115 Comments on Trinity (Piledriver) Integer/FP Performance Higher Than Bulldozer, Clock-for-Clock
A stacked APU with four Steaming modules of two(8) plus 8gig(:pimp:dreamin) of on die memory and dual gcn GPU units wouls be a truely killer App:)
And if the GPU and CPU can read and write to shared cache so the GPU could execute instruction A, C, F, H, I, J, and M, while the CPU runs B which is dependent on A, D & E which are then stored for F to run two iterations of, the checked results are then stored back for the CPU to run G....so on and so forth.

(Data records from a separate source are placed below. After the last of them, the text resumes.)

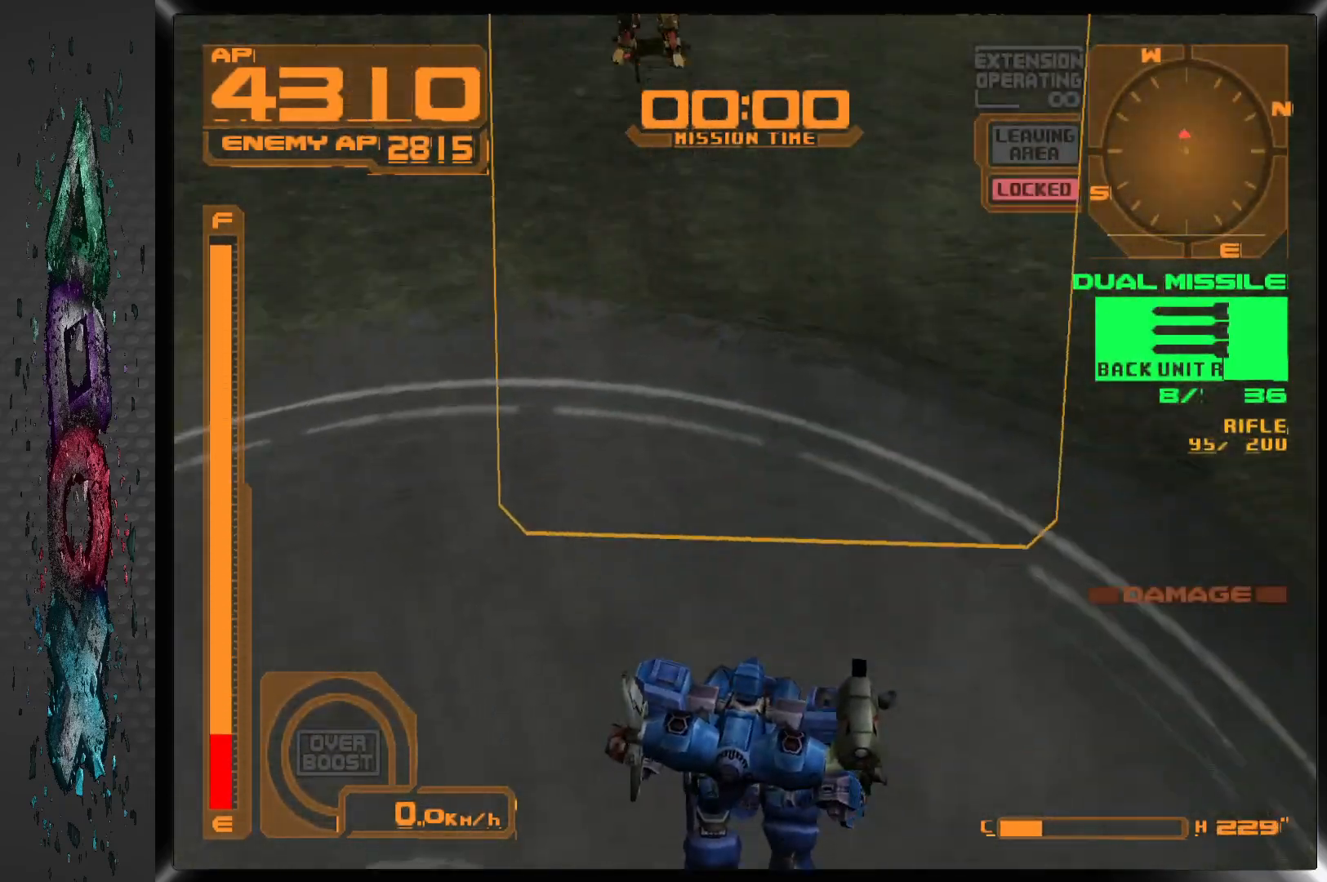
{"dt_ms": 500, "buttons": ["L2"], "left_stick": "center", "right_stick": "center", "events": [[17, "DPAD_LEFT", "down"], [300, "DPAD_LEFT", "up"], [383, "L2", "down"]]}
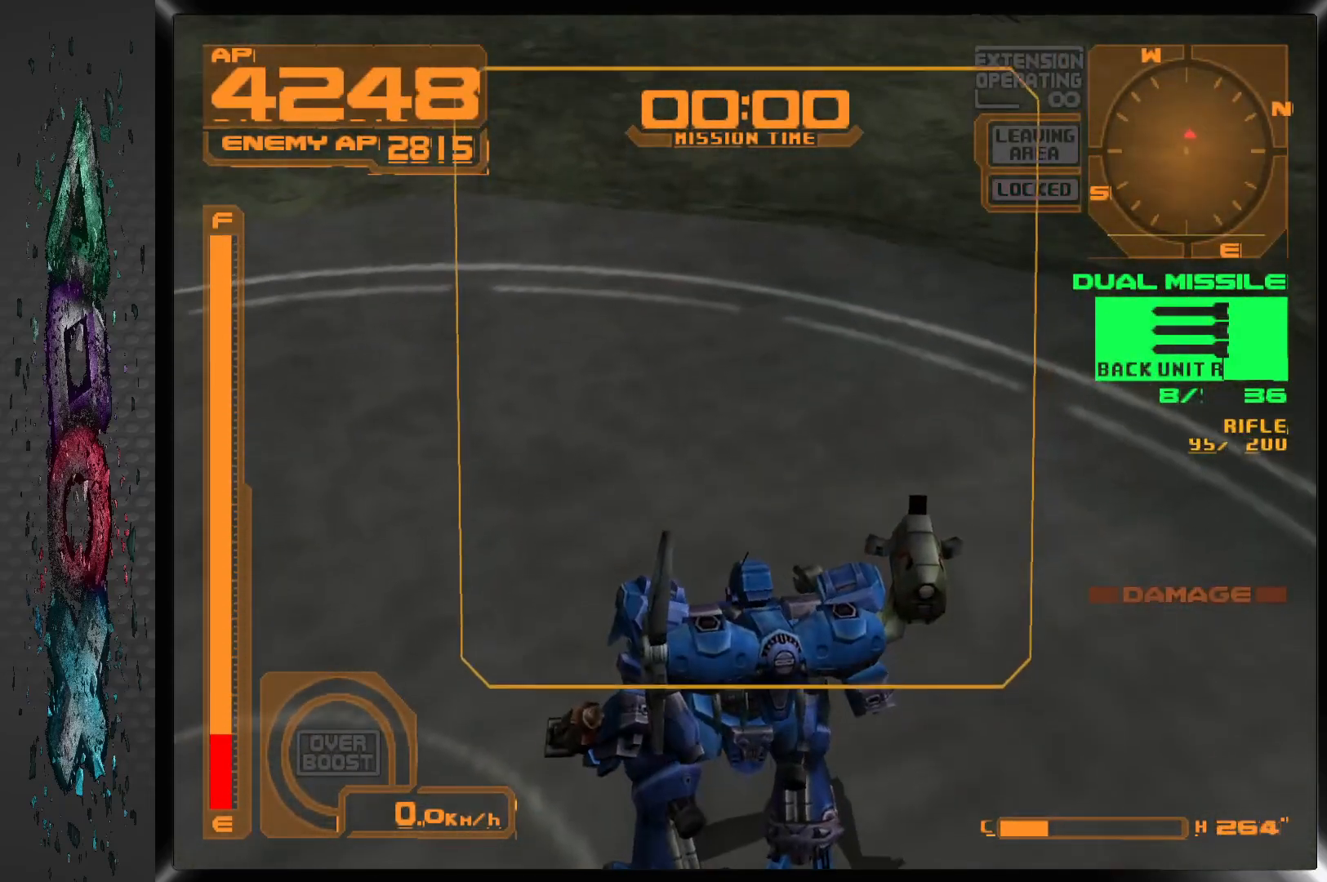
{"dt_ms": 500, "buttons": ["DPAD_LEFT"], "left_stick": "center", "right_stick": "center", "events": [[300, "DPAD_LEFT", "down"], [383, "L2", "up"]]}
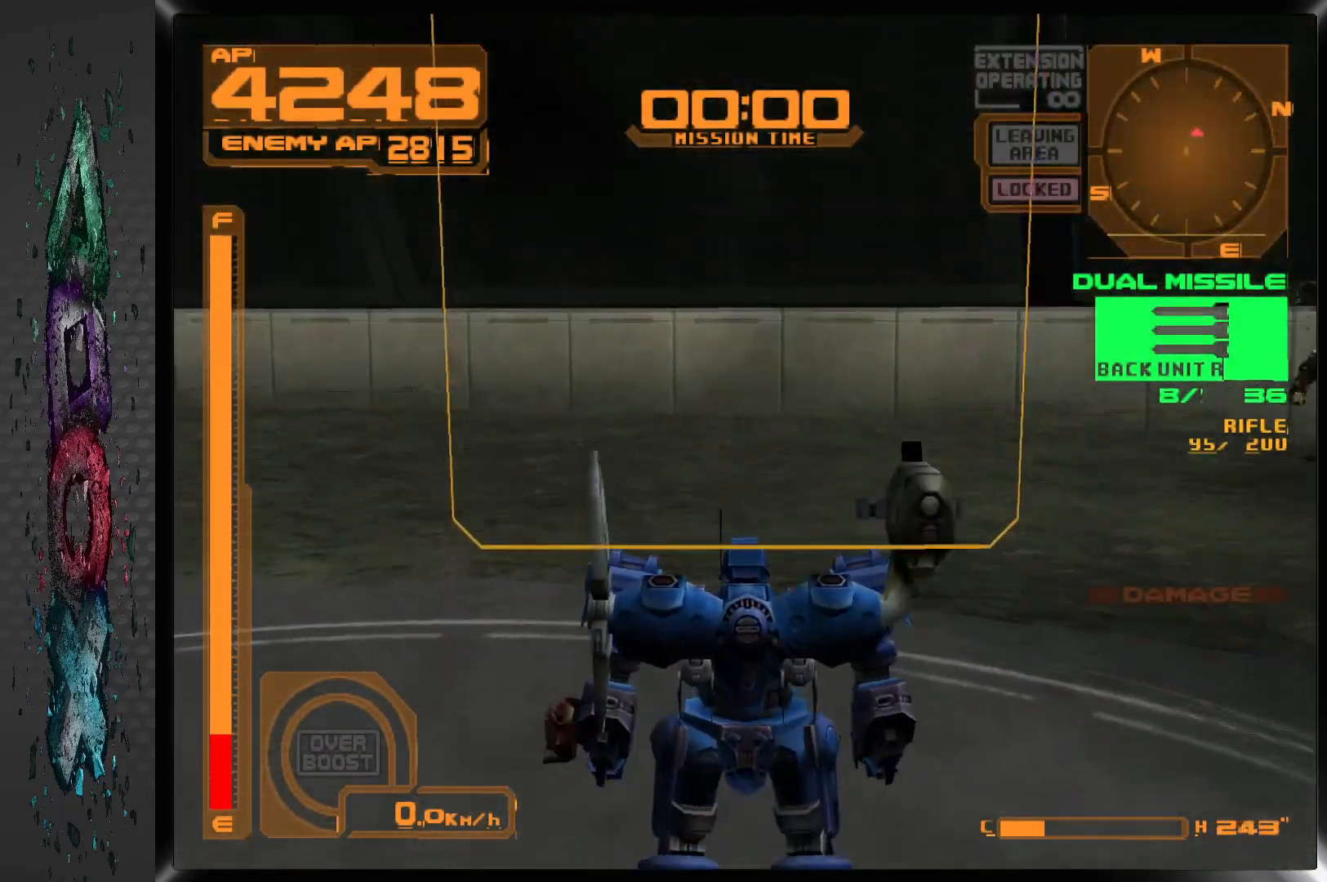
{"dt_ms": 500, "buttons": ["CROSS", "L1", "DPAD_RIGHT"], "left_stick": "center", "right_stick": "center", "events": [[33, "DPAD_LEFT", "up"], [133, "DPAD_RIGHT", "down"], [367, "DPAD_DOWN", "down"], [367, "L1", "down"], [383, "CROSS", "down"], [417, "DPAD_DOWN", "up"]]}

so in essence it seems like both amd and intel are taking a new approach in fetching/decoding to let the hardware decide the execution part to be as efficient as possible, that is by far what the future of computing, to try to take advantage of every piece of silicon on the die, cuz even untill now i cant think of one software that will use even a core2quad or a phenom x4 at 100% on all 4 cores, and making cores fatter and fatter also can only get so far, even intel seems to be slowing down on that approach now that they realize fabrication process shrinking is getting to its limits, and is only getting more difficult
What if Instruction B depends on data from instruction A? or F depends on data from instruction E? Between the PCI-E latency, time it takes for the GPU to execute the instruction, store it, then send it back over PCI-E you just hammered your performance by 10 fold. GPUs aren't designed for procedural code. They're designed to process large amounts of data in a similar fashion and I think you're confusing what a GPU can actually do. GPUs process many kilobytes to many megabytes of data per every instruction, not just two operands.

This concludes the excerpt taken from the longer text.